■ Directions ■
Put every line of the listing into a numbered list, leaving out any blank lines.

******************************

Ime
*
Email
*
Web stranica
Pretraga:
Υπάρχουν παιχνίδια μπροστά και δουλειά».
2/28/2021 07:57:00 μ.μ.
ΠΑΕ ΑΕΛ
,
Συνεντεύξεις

******************************

■ Task result ■
1. Ime
2. *
3. Email
4. *
5. Web stranica
6. Pretraga:
7. Υπάρχουν παιχνίδια μπροστά και δουλειά».
8. 2/28/2021 07:57:00 μ.μ.
9. ΠΑΕ ΑΕΛ
10. ,
11. Συνεντεύξεις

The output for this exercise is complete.